◆ Exercise prompt
Every line containing the string "linejoin" is to be copied from the records.

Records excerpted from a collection
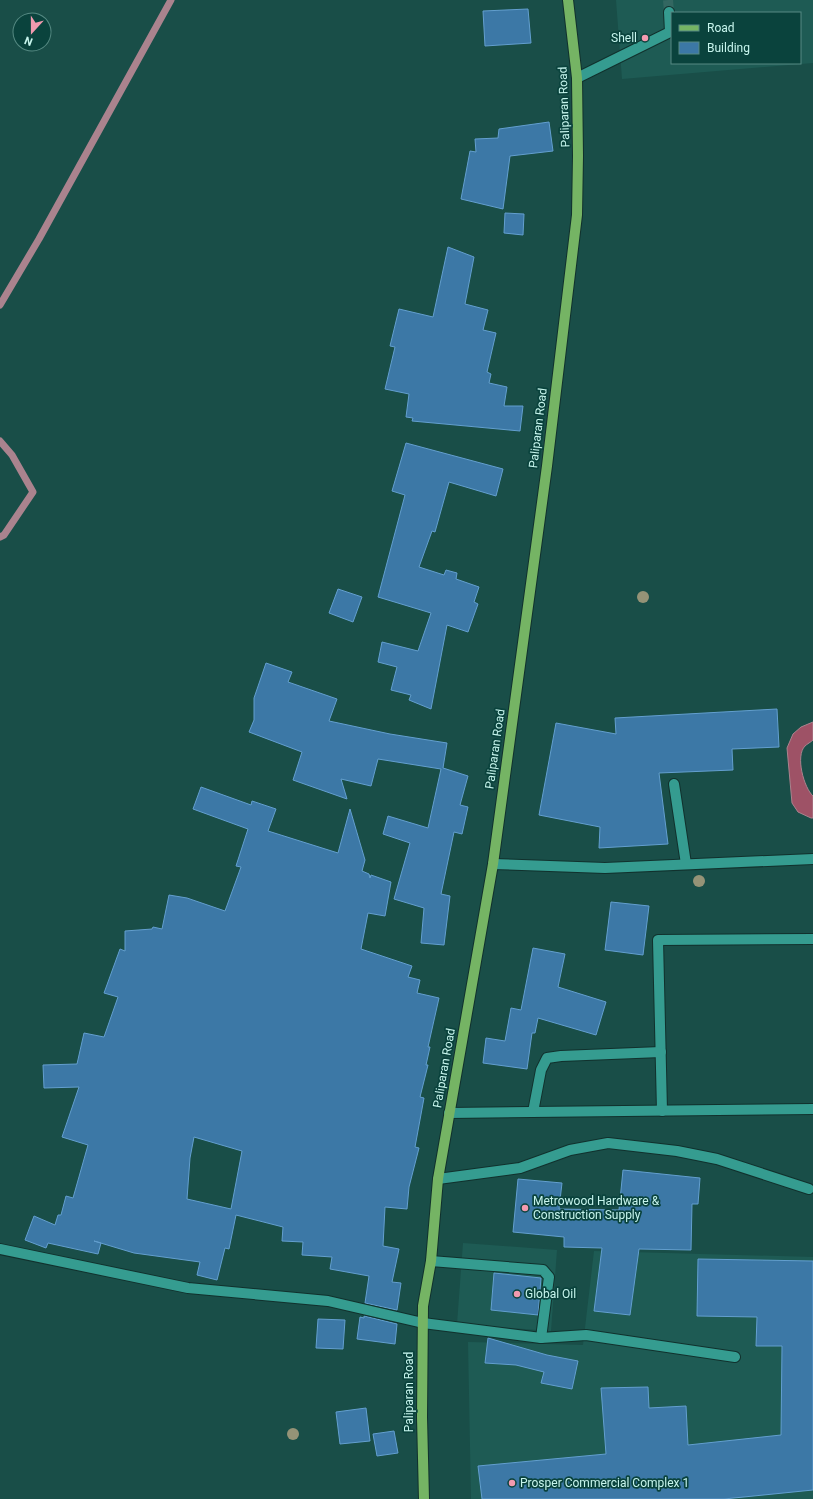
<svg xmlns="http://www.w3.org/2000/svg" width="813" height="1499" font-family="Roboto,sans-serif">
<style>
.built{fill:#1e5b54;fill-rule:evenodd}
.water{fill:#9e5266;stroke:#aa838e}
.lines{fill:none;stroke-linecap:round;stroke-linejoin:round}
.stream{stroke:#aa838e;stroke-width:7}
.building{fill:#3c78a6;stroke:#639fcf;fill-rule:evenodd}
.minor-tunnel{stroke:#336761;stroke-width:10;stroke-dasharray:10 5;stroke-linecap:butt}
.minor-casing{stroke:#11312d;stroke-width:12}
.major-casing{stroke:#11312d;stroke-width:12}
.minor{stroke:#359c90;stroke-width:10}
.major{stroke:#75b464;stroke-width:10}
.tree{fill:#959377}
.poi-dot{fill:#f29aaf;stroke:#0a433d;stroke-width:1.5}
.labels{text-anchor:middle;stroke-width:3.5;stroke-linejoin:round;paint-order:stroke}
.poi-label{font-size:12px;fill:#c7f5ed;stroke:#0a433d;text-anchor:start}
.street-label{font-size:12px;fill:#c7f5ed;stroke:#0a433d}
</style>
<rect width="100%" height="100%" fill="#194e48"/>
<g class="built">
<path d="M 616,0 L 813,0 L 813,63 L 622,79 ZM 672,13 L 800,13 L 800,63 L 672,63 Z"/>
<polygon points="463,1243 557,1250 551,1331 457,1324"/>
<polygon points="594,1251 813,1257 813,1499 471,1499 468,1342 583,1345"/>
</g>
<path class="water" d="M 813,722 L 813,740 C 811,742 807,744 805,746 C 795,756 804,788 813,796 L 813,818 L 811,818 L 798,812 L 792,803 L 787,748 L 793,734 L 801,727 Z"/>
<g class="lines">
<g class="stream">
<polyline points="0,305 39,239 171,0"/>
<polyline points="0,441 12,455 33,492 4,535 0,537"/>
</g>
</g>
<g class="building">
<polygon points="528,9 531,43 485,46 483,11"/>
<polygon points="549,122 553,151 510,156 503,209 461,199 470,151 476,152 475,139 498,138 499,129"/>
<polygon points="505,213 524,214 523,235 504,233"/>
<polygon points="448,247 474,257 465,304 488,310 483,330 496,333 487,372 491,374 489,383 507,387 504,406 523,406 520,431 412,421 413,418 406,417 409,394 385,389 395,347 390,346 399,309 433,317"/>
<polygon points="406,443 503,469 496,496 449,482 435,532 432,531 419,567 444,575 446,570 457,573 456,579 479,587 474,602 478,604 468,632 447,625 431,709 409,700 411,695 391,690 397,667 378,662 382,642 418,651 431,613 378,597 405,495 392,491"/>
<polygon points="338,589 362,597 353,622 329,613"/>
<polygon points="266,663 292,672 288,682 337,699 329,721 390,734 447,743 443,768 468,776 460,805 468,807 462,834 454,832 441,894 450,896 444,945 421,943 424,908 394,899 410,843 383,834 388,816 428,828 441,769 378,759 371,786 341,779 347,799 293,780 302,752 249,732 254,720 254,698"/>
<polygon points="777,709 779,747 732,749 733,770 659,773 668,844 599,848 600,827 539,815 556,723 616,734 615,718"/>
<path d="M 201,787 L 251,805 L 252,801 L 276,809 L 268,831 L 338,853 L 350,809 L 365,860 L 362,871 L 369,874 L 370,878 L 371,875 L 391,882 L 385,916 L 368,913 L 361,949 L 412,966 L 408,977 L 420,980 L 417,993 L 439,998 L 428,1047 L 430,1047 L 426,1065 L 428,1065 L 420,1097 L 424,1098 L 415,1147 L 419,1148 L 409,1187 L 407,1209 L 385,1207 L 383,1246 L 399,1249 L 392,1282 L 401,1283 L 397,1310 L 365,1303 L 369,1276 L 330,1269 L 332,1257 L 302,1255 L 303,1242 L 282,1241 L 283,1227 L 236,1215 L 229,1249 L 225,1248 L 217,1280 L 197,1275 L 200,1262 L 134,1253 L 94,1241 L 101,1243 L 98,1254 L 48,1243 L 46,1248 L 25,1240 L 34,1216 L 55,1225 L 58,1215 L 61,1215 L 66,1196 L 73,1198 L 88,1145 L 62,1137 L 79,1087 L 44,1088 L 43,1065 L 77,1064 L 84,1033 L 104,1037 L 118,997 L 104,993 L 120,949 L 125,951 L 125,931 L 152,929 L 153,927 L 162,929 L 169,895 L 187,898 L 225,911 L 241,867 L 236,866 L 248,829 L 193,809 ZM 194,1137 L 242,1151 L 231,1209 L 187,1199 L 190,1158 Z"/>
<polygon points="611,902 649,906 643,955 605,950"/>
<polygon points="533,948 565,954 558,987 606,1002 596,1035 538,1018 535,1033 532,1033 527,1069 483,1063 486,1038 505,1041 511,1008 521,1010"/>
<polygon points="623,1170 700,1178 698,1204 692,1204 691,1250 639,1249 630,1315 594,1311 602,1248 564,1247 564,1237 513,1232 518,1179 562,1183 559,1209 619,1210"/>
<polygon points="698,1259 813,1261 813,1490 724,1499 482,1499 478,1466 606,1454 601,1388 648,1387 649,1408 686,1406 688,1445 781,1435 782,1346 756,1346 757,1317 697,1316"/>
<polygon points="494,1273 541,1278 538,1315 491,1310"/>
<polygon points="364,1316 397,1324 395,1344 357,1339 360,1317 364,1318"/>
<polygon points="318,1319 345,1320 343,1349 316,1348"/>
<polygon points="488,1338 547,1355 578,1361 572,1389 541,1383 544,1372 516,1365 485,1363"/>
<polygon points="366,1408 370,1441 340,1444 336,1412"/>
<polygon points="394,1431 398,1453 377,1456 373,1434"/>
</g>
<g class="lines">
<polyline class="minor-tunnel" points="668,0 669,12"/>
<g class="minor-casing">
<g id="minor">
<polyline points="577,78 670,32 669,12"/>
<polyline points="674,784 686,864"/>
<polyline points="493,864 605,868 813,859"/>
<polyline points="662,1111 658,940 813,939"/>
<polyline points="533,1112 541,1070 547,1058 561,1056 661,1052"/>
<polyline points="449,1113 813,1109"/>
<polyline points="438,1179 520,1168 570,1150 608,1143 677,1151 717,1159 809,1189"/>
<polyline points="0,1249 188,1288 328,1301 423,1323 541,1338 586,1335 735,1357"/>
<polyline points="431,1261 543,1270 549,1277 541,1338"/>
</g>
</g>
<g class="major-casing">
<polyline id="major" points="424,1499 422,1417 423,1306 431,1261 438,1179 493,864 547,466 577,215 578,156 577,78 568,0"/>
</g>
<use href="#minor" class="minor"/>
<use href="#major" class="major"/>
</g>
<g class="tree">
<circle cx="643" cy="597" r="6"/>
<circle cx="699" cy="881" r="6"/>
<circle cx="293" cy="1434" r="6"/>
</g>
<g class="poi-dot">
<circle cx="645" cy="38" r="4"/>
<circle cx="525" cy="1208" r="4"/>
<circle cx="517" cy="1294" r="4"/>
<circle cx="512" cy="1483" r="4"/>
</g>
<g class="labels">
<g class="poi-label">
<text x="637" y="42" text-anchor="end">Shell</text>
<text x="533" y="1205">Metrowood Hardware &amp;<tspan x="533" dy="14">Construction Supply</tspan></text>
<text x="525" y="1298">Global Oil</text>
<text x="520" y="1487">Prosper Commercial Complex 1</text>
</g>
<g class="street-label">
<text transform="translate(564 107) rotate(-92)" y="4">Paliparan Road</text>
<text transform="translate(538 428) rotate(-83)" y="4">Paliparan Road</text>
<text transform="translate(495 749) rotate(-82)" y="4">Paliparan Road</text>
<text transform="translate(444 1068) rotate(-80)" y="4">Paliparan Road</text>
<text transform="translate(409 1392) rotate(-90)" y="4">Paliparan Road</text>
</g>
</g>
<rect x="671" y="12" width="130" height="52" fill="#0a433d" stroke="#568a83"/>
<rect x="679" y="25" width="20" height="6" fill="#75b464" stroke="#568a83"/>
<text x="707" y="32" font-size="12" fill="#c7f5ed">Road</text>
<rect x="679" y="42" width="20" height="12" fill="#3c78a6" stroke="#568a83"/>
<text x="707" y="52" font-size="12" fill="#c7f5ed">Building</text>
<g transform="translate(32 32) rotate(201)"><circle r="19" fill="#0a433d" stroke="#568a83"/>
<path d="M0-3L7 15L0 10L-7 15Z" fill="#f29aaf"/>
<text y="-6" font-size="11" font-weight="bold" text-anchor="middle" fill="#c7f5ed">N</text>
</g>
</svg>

◆ Result
.lines{fill:none;stroke-linecap:round;stroke-linejoin:round}
.labels{text-anchor:middle;stroke-width:3.5;stroke-linejoin:round;paint-order:stroke}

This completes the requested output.